Welcome to the passing guide for Super Club Soccer. Knowing the right time to pass and where to place a pass is a valuable skill. We’ve put everything you need to know in this guide.
Attributes for Passing
To be a consistently good passer in Super Club Soccer, you’ll need to train specific attributes. The higher you train your attributes, the less of an impact randomness will have during matches. The key attributes for passing have been highlighted in the graphic.
You can train your stats daily and also choose an automatic system that will train your desired attributes until you are happy with the rating.
Low Pass Tips
In possession of the ball, the high pass and low pass actions will always be available to use. Crossing options are more situational, which we will explain later.
Low Passes are effective across shorter distances when there is little pressure on your desired receiver. Choose the option, the blue line that appears and follows your mouse is then a visual representation of the pass.

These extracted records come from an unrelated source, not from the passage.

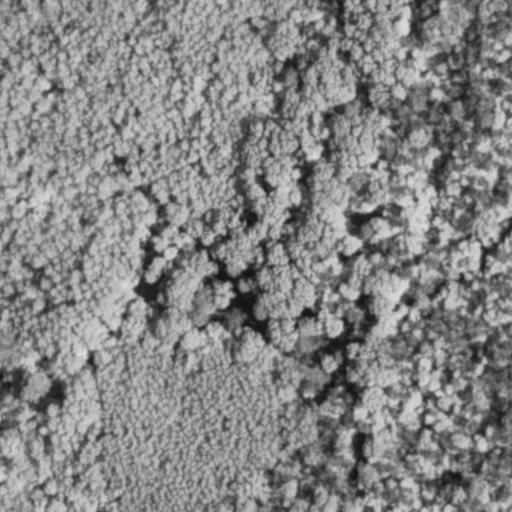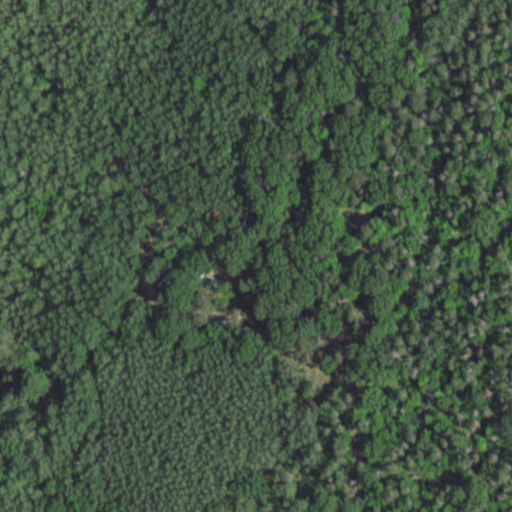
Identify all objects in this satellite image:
road: (327, 328)
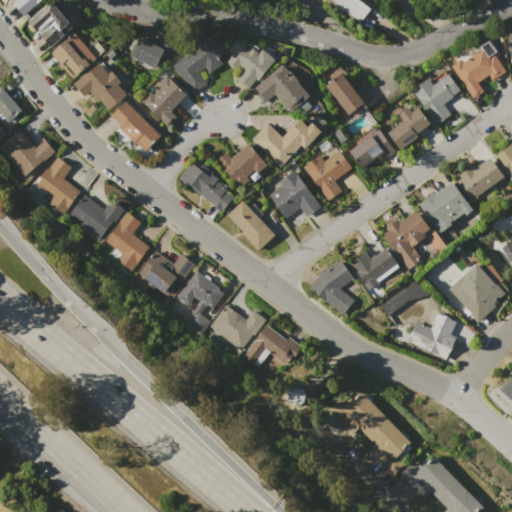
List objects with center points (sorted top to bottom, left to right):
building: (23, 4)
building: (22, 5)
building: (352, 7)
building: (349, 9)
road: (426, 17)
building: (50, 22)
road: (334, 22)
building: (48, 23)
road: (314, 39)
building: (509, 46)
building: (509, 47)
building: (149, 50)
building: (151, 50)
building: (72, 54)
building: (71, 55)
building: (247, 62)
building: (247, 63)
building: (195, 64)
building: (196, 64)
building: (477, 68)
building: (476, 69)
building: (98, 86)
building: (100, 86)
building: (279, 88)
building: (280, 88)
building: (342, 93)
building: (345, 93)
building: (434, 96)
building: (435, 96)
building: (163, 99)
building: (162, 100)
building: (6, 107)
building: (6, 108)
building: (133, 125)
building: (132, 126)
building: (406, 126)
building: (407, 126)
building: (283, 139)
building: (283, 140)
road: (180, 148)
building: (370, 148)
building: (24, 151)
building: (369, 151)
building: (22, 152)
building: (505, 160)
building: (505, 160)
building: (239, 162)
building: (239, 163)
building: (326, 172)
building: (324, 173)
building: (477, 177)
building: (478, 177)
building: (56, 185)
building: (205, 185)
building: (55, 186)
building: (204, 186)
road: (387, 191)
building: (291, 195)
building: (291, 196)
building: (443, 205)
building: (443, 206)
building: (93, 215)
building: (91, 216)
building: (249, 224)
building: (248, 226)
building: (409, 236)
building: (404, 237)
building: (125, 241)
building: (124, 242)
building: (507, 250)
building: (507, 252)
road: (237, 262)
building: (373, 266)
building: (372, 267)
building: (163, 271)
building: (163, 272)
building: (331, 287)
building: (333, 287)
building: (475, 291)
building: (475, 295)
building: (198, 297)
building: (400, 297)
building: (197, 299)
building: (233, 325)
building: (235, 325)
building: (433, 334)
building: (431, 336)
building: (266, 346)
building: (268, 347)
road: (480, 360)
road: (133, 369)
building: (507, 389)
building: (507, 389)
road: (124, 405)
building: (370, 429)
building: (372, 432)
road: (61, 453)
road: (59, 463)
road: (357, 471)
building: (438, 486)
building: (438, 488)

The longer this arrow the more powerful the pass and thus the further it will travel. If the pass is longer, it is harder for the opposition to intercept as well. A long low pass is sometimes less risky than a high pass.
High Pass Tips
The high pass is a good option for longer through balls, you’ll notice when we select this option that the arrow is a different colour. In fact it has three colours attached to it the colours represent the balls reachability.
Where the arrow is red, the ball cannot be reached by any player. This is why this pass is good for longer distances as it cannot be intercepted for much of its path. The yellow line indicates being chest height and the blue line is when the ball is on the ground
This pass is a great option for playing route one football to a strong forward or to a player with lots of space ahead of them.
Crossing is available when in wide positions in the final third of the pitch, and like passing has two options, High Cross & Low Cross.
Unlike the high pass, the high cross is receivable for most of the distance except for the first 25%. This makes it useful when you are under pressure but have an unmarked teammate in the box.
A low cross is useful to target a teammate with only a small amount of space around them. Crosses move at faster speed than regular passes, so they can be harder to intercept if aimed correctly.